Слэйд как будто опять ушел в себя, задвигал губами, издавая свистящий звук, словно проколотая шина: «Нет! Нет-нет-нет-нет-нет!»
Пендергаст размеренно покачивался и все быстрее вертел в ладони шары, наполняя комнату щелканьем и треском. Тикали часы, вился дым.
— Не могу не заметить, — сказал Пендергаст, — как здесь все устроено для того, чтобы удалить все внешние раздражители: ковер на полу, звукоизоляция на стенах, нейтральные тона, простая отделка, прохладный воздух, сухой и без запахов — наверное, пропускается через фильтры.
Слэйд захныкал, беззвучно забормотал, нервно тряся кривящимися губами, хлестнул себя кнутом.
— И несмотря на все это, — не унимался Пендергаст, — несмотря на кнут в качестве противораздражителя, и лекарство, и постоянные дозы морфия, облегчения нет!
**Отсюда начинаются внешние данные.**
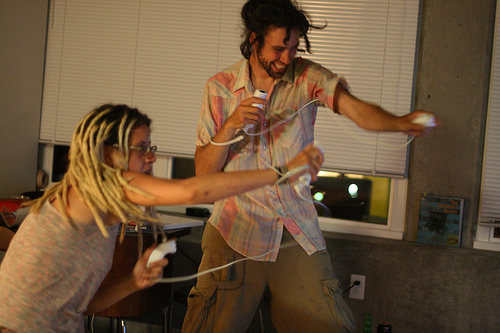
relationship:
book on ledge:
[416, 192, 465, 248] [30, 187, 499, 261]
Вы испытываете постоянные муки. Вы чувствуете пол под ногами, прикосновение спинки кресла, вы видите предметы в комнате, слышите мой голос. Вас терзает тысяча других вещей, которые я даже перечислить не могу, потому что мой мозг постоянно их отфильтровывает. А вы эти ощущения отключить не в состоянии — ни одно! Так слушайте стук шариков, смотрите на кольца дыма, слушайте неумолимый отсчет времени…
Слэйда затрясло.
— Нет-нет-нет-нет-нет-нет-нет! — выплевывали его губы одно-единственное бесконечное слово. В углу рта повисла струйка слюны.
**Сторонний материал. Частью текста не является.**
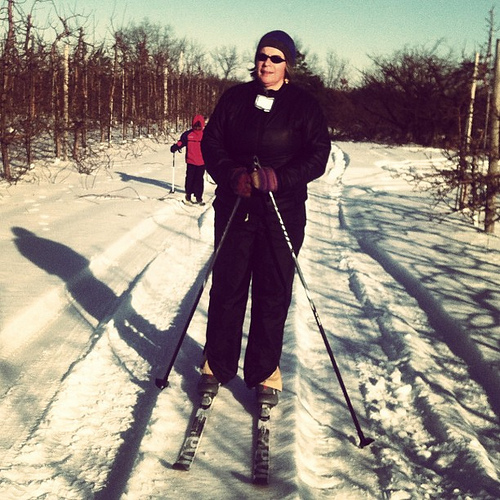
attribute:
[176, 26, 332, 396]
woman — skiing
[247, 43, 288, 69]
glasses — pair, dark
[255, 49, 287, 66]
glasses — black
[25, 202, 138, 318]
snow — skis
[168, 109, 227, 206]
skier — wearing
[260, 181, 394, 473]
ski pole — white and black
— Интересно, — продолжал Пендергаст, — а каково вам есть? Представляю, как это ужасно: сильный вкус еды, ощущение ее текстуры во рту, запах и то, как пища проходит по пищеводу… Не потому ли вы такой худой? Ясное дело — вы уже лет десять не получаете удовольствия от еды и питья. Вкус — всего лишь еще одно ощущение, от которого вам хотелось бы избавиться. Держу пари, что капельница — не только для морфия, это еще и внутривенное питание, не так ли?
— Нет-нет-нет-нет-нет-нет-нет-нет… — Слэйд судорожно вцепился в кнут, потом швырнул его обратно на стол. Пистолет в его руке дрожал.
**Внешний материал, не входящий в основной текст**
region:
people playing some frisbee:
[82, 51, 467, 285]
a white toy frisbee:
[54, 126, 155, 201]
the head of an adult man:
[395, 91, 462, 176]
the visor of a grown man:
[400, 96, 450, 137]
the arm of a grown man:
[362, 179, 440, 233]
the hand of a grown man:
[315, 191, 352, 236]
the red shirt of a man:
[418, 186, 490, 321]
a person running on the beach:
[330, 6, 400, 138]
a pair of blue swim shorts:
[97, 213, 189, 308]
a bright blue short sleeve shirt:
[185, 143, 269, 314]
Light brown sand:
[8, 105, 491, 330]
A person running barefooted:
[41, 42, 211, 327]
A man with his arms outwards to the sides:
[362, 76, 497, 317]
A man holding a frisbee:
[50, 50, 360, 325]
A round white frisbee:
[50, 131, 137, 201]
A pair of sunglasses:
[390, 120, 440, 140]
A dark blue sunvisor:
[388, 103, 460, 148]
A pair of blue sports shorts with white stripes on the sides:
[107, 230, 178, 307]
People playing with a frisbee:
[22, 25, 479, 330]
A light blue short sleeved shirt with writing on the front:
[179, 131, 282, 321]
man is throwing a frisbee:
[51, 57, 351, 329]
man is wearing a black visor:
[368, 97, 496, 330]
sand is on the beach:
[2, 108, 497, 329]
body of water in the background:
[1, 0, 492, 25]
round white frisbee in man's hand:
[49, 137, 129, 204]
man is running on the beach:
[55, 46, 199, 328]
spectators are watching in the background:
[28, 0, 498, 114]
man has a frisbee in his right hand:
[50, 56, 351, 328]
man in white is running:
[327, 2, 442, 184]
— Вкус пищи — зрелый камамбер, белужья икра, копченая осетрина, даже скромная яичница и тосты с джемом — все для вас невыносимо. Разве что детское питание, самое простое, без сахара, протертое, нагретое исключительно до температуры тела, — только его вы и можете есть. И то по особым случаям. — Пендергаст сочувственно покачал головой. — И спать не можете — так ведь? Когда испытываешь столько ощущений такой неистовой силы… Представляю себе: вы лежите в постели и слышите малейшие шумы: древоточцы буравят бревна свай, биение сердца отдается в ушах, дом набухает от влаги, мыши шуршат в подполе. А зрение не отдыхает даже с закрытыми глазами, ведь и тьма имеет свой цвет. Чем темнее в комнате, тем больше вещей выхватывают из темноты ваши глаза. И все это — все сразу! — мучает вас всегда и непрерывно.